Identical twins born with Down’s syndrome at odds of two million to one have celebrated a milestone their parents thought they might never see.
Parents Matt and Jodi Parry did not think that Abigail and Isobel would be able to go to a mainstream school.
Happily, it looks like teachers telling them apart will be the biggest worry for them.
The adorable four-year-olds were diagnosed with Down’s syndrome three weeks after their premature birth in June 2011.
Matt and Jodi admit they first thought this was “a life sentence” – but now devote their lives to busting myths and misconceptions around the genetic condition.
Now, with new school uniforms and books at the ready, Abigail and Isobel are ready to begin their first term at the same Chorley primary school as big brother Finlay, aged six.
Matt said: “When the girls were born we did not know if they would be able to go to a mainstream school.
“This just shows how far we have come in our own understanding of Down’s syndrome. We had misconceptions which a lot of people still have, and that is what we are trying to tackle.
“In sending Abigail and Isobel to a mainstream school we have chosen to push them to succeed as much as we can, but we are not blind to the fact there are alternatives should they struggle.”
Matt and Jodi launched the Twincess Campaign to provide prospective or new parents of children with Down’s syndrome with frank, non-judgmental advice.
They say looking after Abigail and Isobel is no more difficult than bringing up Finlay, who does not have the condition.
On their Twincess website the proud parents share pictures of their daughters doing everything from football to pony riding to promote their message of celebrating achievement.
Jodi said: “When I was told the girl’s had Down’s syndrome I was devastated. I felt like someone had just ripped my heart out.
“But when the girls came home from hospital it soon became very apparent that apart from a few extra appointments they were no different to Finlay, it would maybe just take them a little longer to do things.”
Abigail and Isobel have now begun half days at their local mainstream primary school and have one teaching assistant supporting them both.
Although they can only speak a handful of words, their sign language vocabulary is equivalent to a child of the same age’s verbal vocabulary.
Matt added: “The challenges Abigail and Isobel have overcome and how they just get on with it is amazing.

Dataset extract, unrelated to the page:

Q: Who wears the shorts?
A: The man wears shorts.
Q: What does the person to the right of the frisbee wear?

“Our aim with setting up Twincess was to show the non-Down’s Syndrome community and people who have never been touched by Down’s syndrome what people who have the condition can do.
“It is all about celebrating achievement, rather than focussing on the things they can’t do.”
Carol Boys, CEO of the Down’s syndrome Association, said: “In the past it was believed there were many things that children with Down’s syndrome could not do when in fact they had never been given the opportunity to try.
“Children with Down’s syndrome can and do learn alongside their peers in their local mainstream primary school, despite the fact they may not learn things as quickly as their classmates.
“Increasingly, they will move on with their classmates to a mainstream secondary school and many will leave with qualifications and go on to further education.”